TASK ITEM: Your task is to restate the listing word for word without the pictures.

^^^^^^^^^^^^^^^^

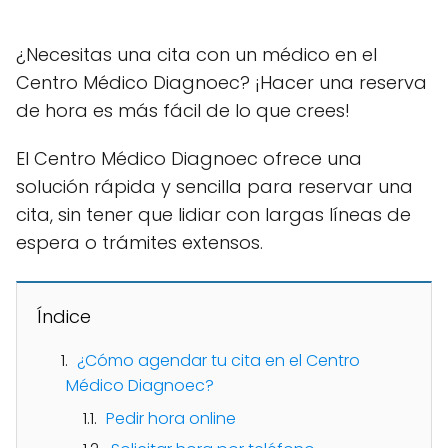
¿Necesitas una cita con un médico en el
Centro Médico Diagnoec? ¡Hacer una reserva
de hora es más fácil de lo que crees!
El Centro Médico Diagnoec ofrece una
solución rápida y sencilla para reservar una
cita, sin tener que lidiar con largas líneas de
espera o trámites extensos.
Índice
¿Cómo agendar tu cita en el Centro
Médico Diagnoec?
Pedir hora online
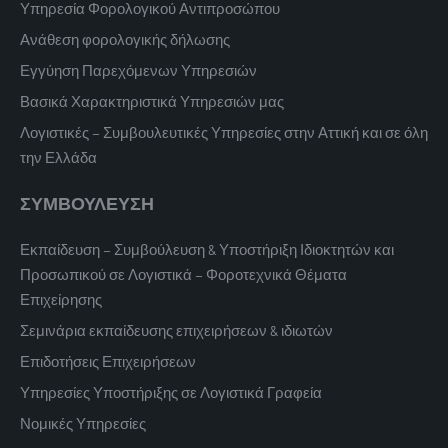
Υπηρεσία Φορολογικού Αντιπροσώπου
Ανάθεση φορολογικής δήλωσης
Εγγύηση Παρεχόμενων Υπηρεσιών
Βασικά Χαρακτηριστικά Υπηρεσιών μας
Λογιστικές – Συμβουλευτικές Υπηρεσίες στην Αττική και σε όλη
την Ελλάδα
ΣΥΜΒΟΥΛΕΥΣΗ
Εκπαίδευση – Συμβούλευση & Υποστήριξη Ιδιοκτητών και
Προσωπικού σε Λογιστικά – Φοροτεχνικά Θέματα
Επιχείρησης
Σεμινάρια εκπαίδευσης επιχειρήσεων & ιδιωτών
Επιδοτήσεις Επιχειρήσεων
Υπηρεσίες Υποστήριξης σε Λογιστικά Γραφεία
Νομικές Υπηρεσίες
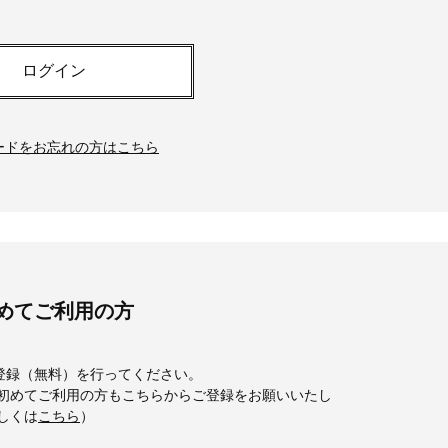
白アイテム】10選！40代以上は朝
「ホテル手土産」14選。〈
晩の「即効集中ケア」に頼る！
別〉センスが伝わる逸品は
Beauty
Lifestyle
ログイン
「それどこの？」と褒められる！
【1泊2日弾丸旅行】無駄な
可愛すぎる【YSL】の新作「万能ク
ロ！「大人の韓国旅」の大
リーム」が夏のお守りに
ケジュールは？
ードをお忘れの方はこちら
Beauty
Lifestyle
40代、翌朝の肌が見違える！夏の
〈元社長秘書〉内緒で教え
「ざらつき・ごわつき」をケアす
盆の帰省手土産5選】東京で
る名品2選〈パック・ミスト〉
「また買ってきて」と喜ば
品
Beauty
Lifestyle
40代の透明感を底上げ【毛穴ケ
梅宮アンナさん、父・辰夫
ア】名品3選！石井美穂さん「60本
相続で学んだこと「親のお
以上愛用中」のものも
は”介護どうする？”から始
めてご利用の方
です」父・辰夫さんの相続
Beauty
Lifestyle
だこと
「夕方から目力が落ちる…」40代
【特別画像集】「亡くなっ
へ！石井美穂さんが推薦【名品ア
憧れの気持ちはますます強
登録（無料）を行ってください。
イクリーム】3選
優・大和田美帆さん”母との
bを初めてご利用の方もこちらからご登録をお願いいたし
出”
詳しくは
こちら
）
Beauty
Lifestyle
石井美穂さんおすすめ！40代の
【特別カット集】中村ゆり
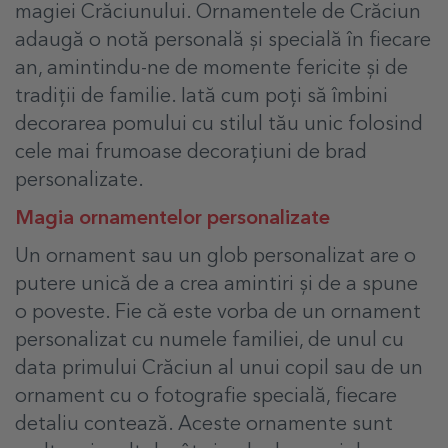
magiei Crăciunului. Ornamentele de Crăciun
adaugă o notă personală și specială în fiecare
an, amintindu-ne de momente fericite și de
tradiții de familie. Iată cum poți să îmbini
decorarea pomului cu stilul tău unic folosind
cele mai frumoase decorațiuni de brad
personalizate.
Magia ornamentelor personalizate
Un ornament sau un glob personalizat are o
putere unică de a crea amintiri și de a spune
o poveste. Fie că este vorba de un ornament
personalizat cu numele familiei, de unul cu
data primului Crăciun al unui copil sau de un
ornament cu o fotografie specială, fiecare
detaliu contează. Aceste ornamente sunt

^^^^^^^^^^^^^^^^

ANSWER SPACE:
¿Necesitas una cita con un médico en el
Centro Médico Diagnoec? ¡Hacer una reserva
de hora es más fácil de lo que crees!
El Centro Médico Diagnoec ofrece una
solución rápida y sencilla para reservar una
cita, sin tener que lidiar con largas líneas de
espera o trámites extensos.
Índice
¿Cómo agendar tu cita en el Centro
Médico Diagnoec?
Pedir hora online
Υπηρεσία Φορολογικού Αντιπροσώπου
Ανάθεση φορολογικής δήλωσης
Εγγύηση Παρεχόμενων Υπηρεσιών
Βασικά Χαρακτηριστικά Υπηρεσιών μας
Λογιστικές – Συμβουλευτικές Υπηρεσίες στην Αττική και σε όλη
την Ελλάδα
ΣΥΜΒΟΥΛΕΥΣΗ
Εκπαίδευση – Συμβούλευση & Υποστήριξη Ιδιοκτητών και
Προσωπικού σε Λογιστικά – Φοροτεχνικά Θέματα
Επιχείρησης
Σεμινάρια εκπαίδευσης επιχειρήσεων & ιδιωτών
Επιδοτήσεις Επιχειρήσεων
Υπηρεσίες Υποστήριξης σε Λογιστικά Γραφεία
Νομικές Υπηρεσίες
白アイテム】10選！40代以上は朝
「ホテル手土産」14選。〈
晩の「即効集中ケア」に頼る！
別〉センスが伝わる逸品は
Beauty
Lifestyle
ログイン
「それどこの？」と褒められる！
【1泊2日弾丸旅行】無駄な
可愛すぎる【YSL】の新作「万能ク
ロ！「大人の韓国旅」の大
リーム」が夏のお守りに
ケジュールは？
ードをお忘れの方はこちら
Beauty
Lifestyle
40代、翌朝の肌が見違える！夏の
〈元社長秘書〉内緒で教え
「ざらつき・ごわつき」をケアす
盆の帰省手土産5選】東京で
る名品2選〈パック・ミスト〉
「また買ってきて」と喜ば
品
Beauty
Lifestyle
40代の透明感を底上げ【毛穴ケ
梅宮アンナさん、父・辰夫
ア】名品3選！石井美穂さん「60本
相続で学んだこと「親のお
以上愛用中」のものも
は”介護どうする？”から始
めてご利用の方
です」父・辰夫さんの相続
Beauty
Lifestyle
だこと
「夕方から目力が落ちる…」40代
【特別画像集】「亡くなっ
へ！石井美穂さんが推薦【名品ア
憧れの気持ちはますます強
登録（無料）を行ってください。
イクリーム】3選
優・大和田美帆さん”母との
bを初めてご利用の方もこちらからご登録をお願いいたし
出”
詳しくは
こちら
）
Beauty
Lifestyle
石井美穂さんおすすめ！40代の
【特別カット集】中村ゆり
magiei Crăciunului. Ornamentele de Crăciun
adaugă o notă personală și specială în fiecare
an, amintindu-ne de momente fericite și de
tradiții de familie. Iată cum poți să îmbini
decorarea pomului cu stilul tău unic folosind
cele mai frumoase decorațiuni de brad
personalizate.
Magia ornamentelor personalizate
Un ornament sau un glob personalizat are o
putere unică de a crea amintiri și de a spune
o poveste. Fie că este vorba de un ornament
personalizat cu numele familiei, de unul cu
data primului Crăciun al unui copil sau de un
ornament cu o fotografie specială, fiecare
detaliu contează. Aceste ornamente sunt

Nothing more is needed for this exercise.